Get ready to feel like you frittered your youth away on terrible entry-level jobs!
Peter Thiel and co. just announced the latest class of “20 Under 20” Thiel Fellows. In exchange for foregoing traditional higher ed, each of these baby Einsteins gets $100,000, some mentors and the mandate to start a company.
Let’s hope they also get a crash course in life skills and also how to tell their bewildered parents why they did this.
There are three locals among the honorees. New York City-raised Zach Hamed is leaving Harvard’s computer science program to work on “a suite of beautifully-designed tools for K-12 teachers.” Guess a post-grad Teach for America stint just wasn’t his speed. 19-year-old Armonk native James Schuler has already done Y Combinator with a healthcare startup, and now he wants to build a crowdfunding platform for campaign finance.
And, out of Brooklyn, 18-year-old fashionista Maddy Maxey is peacing out of the Parsons School for Design to “focus on optimizing the clothing patterns and the enterprise software that make our current garment industry inefficient,” making it possible to manufacture domestically.

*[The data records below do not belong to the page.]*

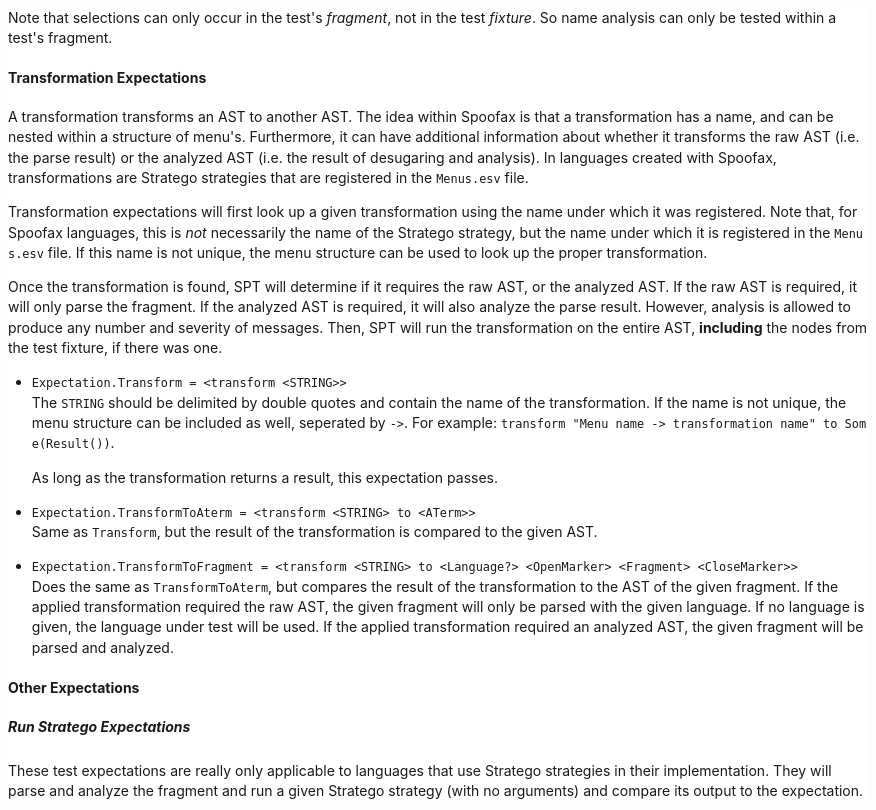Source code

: Note that selections can only occur in the test's *fragment*, not in the test *fixture*.
So name analysis can only be tested within a test's fragment.

#### Transformation Expectations

A transformation transforms an AST to another AST.
The idea within Spoofax is that a transformation has a name, and can be nested within a structure of menu's.
Furthermore, it can have additional information about whether it transforms the raw AST (i.e. the parse result) or the analyzed AST (i.e. the result of desugaring and analysis).
In languages created with Spoofax, transformations are Stratego strategies that are registered in the `Menus.esv` file.

Transformation expectations will first look up a given transformation using the name under which it was registered.
Note that, for Spoofax languages, this is *not* necessarily the name of the Stratego strategy, but the name under which it is registered in the `Menus.esv` file.
If this name is not unique, the menu structure can be used to look up the proper transformation.

Once the transformation is found, SPT will determine if it requires the raw AST, or the analyzed AST.
If the raw AST is required, it will only parse the fragment.
If the analyzed AST is required, it will also analyze the parse result.
However, analysis is allowed to produce any number and severity of messages.
Then, SPT will run the transformation on the entire AST, **including** the nodes from the test fixture, if there was one.

- `Expectation.Transform = <transform <STRING>>`    
  The `STRING` should be delimited by double quotes and contain the name of the transformation.
  If the name is not unique, the menu structure can be included as well, seperated by `->`.
  For example: `transform "Menu name -> transformation name" to Some(Result())`.

  As long as the transformation returns a result, this expectation passes.
- `Expectation.TransformToAterm = <transform <STRING> to <ATerm>>`    
  Same as `Transform`, but the result of the transformation is compared to the given AST.
- `Expectation.TransformToFragment = <transform <STRING> to <Language?> <OpenMarker> <Fragment> <CloseMarker>>`  
  Does the same as `TransformToAterm`, but compares the result of the transformation to the AST of the given fragment.
  If the applied transformation required the raw AST, the given fragment will only be parsed with the given language.
  If no language is given, the language under test will be used.
  If the applied transformation required an analyzed AST, the given fragment will be parsed and analyzed.

#### Other Expectations

##### Run Stratego Expectations

These test expectations are really only applicable to languages that use Stratego strategies in their implementation.
They will parse and analyze the fragment and run a given Stratego strategy (with no arguments) and compare its output to the expectation.
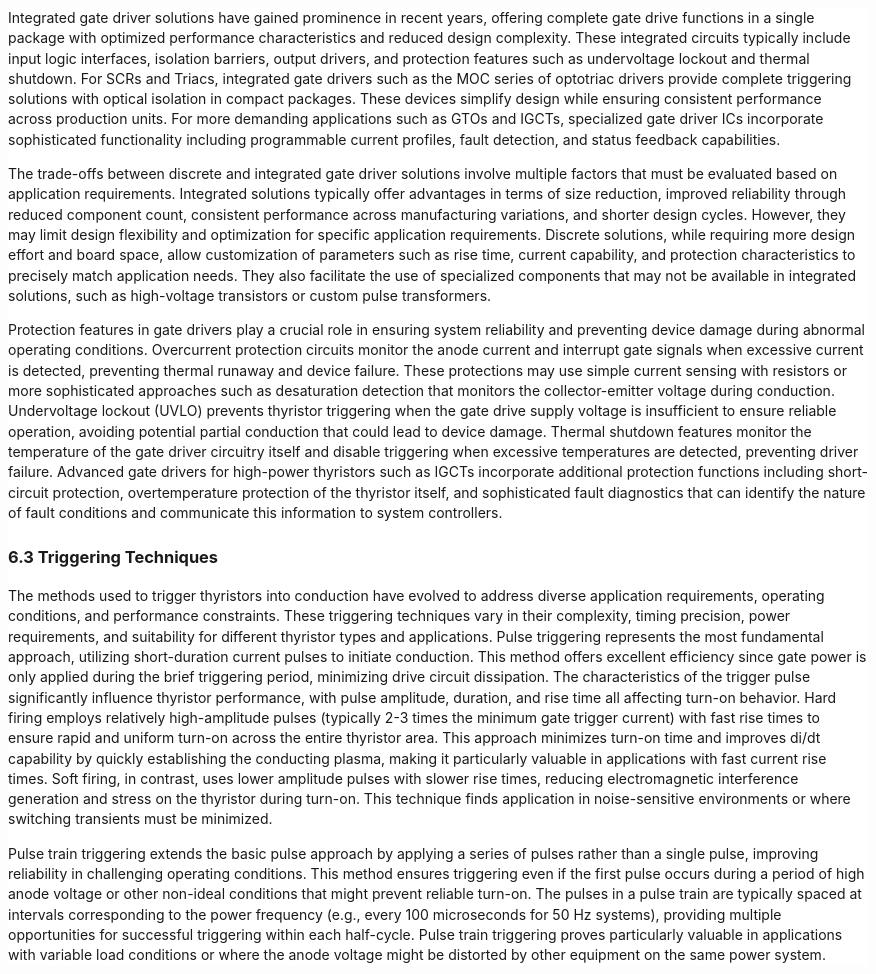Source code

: Integrated gate driver solutions have gained prominence in recent years, offering complete gate drive functions in a single package with optimized performance characteristics and reduced design complexity. These integrated circuits typically include input logic interfaces, isolation barriers, output drivers, and protection features such as undervoltage lockout and thermal shutdown. For SCRs and Triacs, integrated gate drivers such as the MOC series of optotriac drivers provide complete triggering solutions with optical isolation in compact packages. These devices simplify design while ensuring consistent performance across production units. For more demanding applications such as GTOs and IGCTs, specialized gate driver ICs incorporate sophisticated functionality including programmable current profiles, fault detection, and status feedback capabilities.

The trade-offs between discrete and integrated gate driver solutions involve multiple factors that must be evaluated based on application requirements. Integrated solutions typically offer advantages in terms of size reduction, improved reliability through reduced component count, consistent performance across manufacturing variations, and shorter design cycles. However, they may limit design flexibility and optimization for specific application requirements. Discrete solutions, while requiring more design effort and board space, allow customization of parameters such as rise time, current capability, and protection characteristics to precisely match application needs. They also facilitate the use of specialized components that may not be available in integrated solutions, such as high-voltage transistors or custom pulse transformers.

Protection features in gate drivers play a crucial role in ensuring system reliability and preventing device damage during abnormal operating conditions. Overcurrent protection circuits monitor the anode current and interrupt gate signals when excessive current is detected, preventing thermal runaway and device failure. These protections may use simple current sensing with resistors or more sophisticated approaches such as desaturation detection that monitors the collector-emitter voltage during conduction. Undervoltage lockout (UVLO) prevents thyristor triggering when the gate drive supply voltage is insufficient to ensure reliable operation, avoiding potential partial conduction that could lead to device damage. Thermal shutdown features monitor the temperature of the gate driver circuitry itself and disable triggering when excessive temperatures are detected, preventing driver failure. Advanced gate drivers for high-power thyristors such as IGCTs incorporate additional protection functions including short-circuit protection, overtemperature protection of the thyristor itself, and sophisticated fault diagnostics that can identify the nature of fault conditions and communicate this information to system controllers.

### 6.3 Triggering Techniques

The methods used to trigger thyristors into conduction have evolved to address diverse application requirements, operating conditions, and performance constraints. These triggering techniques vary in their complexity, timing precision, power requirements, and suitability for different thyristor types and applications. Pulse triggering represents the most fundamental approach, utilizing short-duration current pulses to initiate conduction. This method offers excellent efficiency since gate power is only applied during the brief triggering period, minimizing drive circuit dissipation. The characteristics of the trigger pulse significantly influence thyristor performance, with pulse amplitude, duration, and rise time all affecting turn-on behavior. Hard firing employs relatively high-amplitude pulses (typically 2-3 times the minimum gate trigger current) with fast rise times to ensure rapid and uniform turn-on across the entire thyristor area. This approach minimizes turn-on time and improves di/dt capability by quickly establishing the conducting plasma, making it particularly valuable in applications with fast current rise times. Soft firing, in contrast, uses lower amplitude pulses with slower rise times, reducing electromagnetic interference generation and stress on the thyristor during turn-on. This technique finds application in noise-sensitive environments or where switching transients must be minimized.

Pulse train triggering extends the basic pulse approach by applying a series of pulses rather than a single pulse, improving reliability in challenging operating conditions. This method ensures triggering even if the first pulse occurs during a period of high anode voltage or other non-ideal conditions that might prevent reliable turn-on. The pulses in a pulse train are typically spaced at intervals corresponding to the power frequency (e.g., every 100 microseconds for 50 Hz systems), providing multiple opportunities for successful triggering within each half-cycle. Pulse train triggering proves particularly valuable in applications with variable load conditions or where the anode voltage might be distorted by other equipment on the same power system.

Other projects in the works: “3D-depth mapping and projection of interactive holograms,” software to “end the wasteful litigation epidemic” (someone’s a Young Republican!), “broad-spectrum viral therapies,” a desktop electronics fabricator, another funding platform, interactive software to teach technical skills, collaborative learning, and, uh, “challenging copyright.”
There’s also a startup to “improve how we interact with technology.” We’ll assume that’s got something to do with the Singularity.
In the announcement, Thiel Foundation president Jonathan Cain also offered a little top-line where-are-they-now for the classes of 2011 and 2012: “Over the past two years, they have launched more than thirty companies, and raised more than $34 million in outside funding, including venture investments, company sales, revenue, grants, sponsorships, and awards.”
Wonder whether any of them have returned to campus, just to visit.